SS Normandie a Stunner Before Fire

She was, of course, the  result of a successive series of bigger and better French liners, beginning with the France of 1912 and continuing to the Ile de France (1927) and L'Atlantique (1931). Even the far smaller Champlain (1932) has often been called a prelude. She also drew from existing big Atlantic liners, ships such as the Bremen, Europa, Empress of Britain, Rex and Conte di Savoia. Her French creators, designers and decorators sought perfection and then, or so it would seem, went one step further.
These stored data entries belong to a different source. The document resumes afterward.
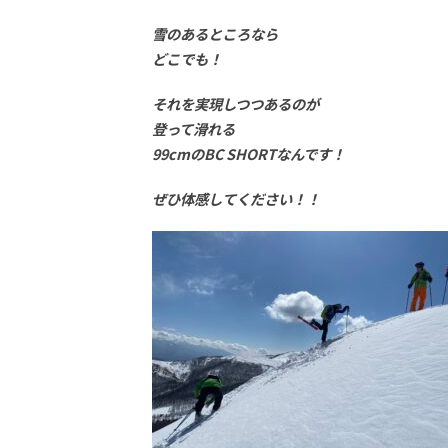
雪のあるところなら
どこでも！
それを実現しつつあるのが
登って滑れる
99cmのBC SHORTなんです！
ぜひ体感してください！！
Her purpose was distinctly threefold: To be the largest liner afloat (the first to exceed 60,000 tons and 1,000 feet in length), to be the fastest ship and, thirdly, to be an extraordinary floating center of ‘everything French’ – from food to decor to style and fashion. The French Government was very enthusiastic and subsidised much of $60 million construction cost, itself then the greatest amount paid for a passenger liner. (Comparatively, the 225,000-ton, 6,400-berth Allure of the Seas, the world's largest liner in 2013, cost $1.5 billion when built in Finland in 2010.) In buoyant foresight, her Parisian benefactors and owners realised that only the best possible image for France could result from this great ship. The Normandie succeeded in all three intentions and then even went further in terms of her almost extraordinary impact on the world in terms of decoration, dining, films, even children's toys. She was without question the most important ship and certainly the greatest and grandest of all French liners.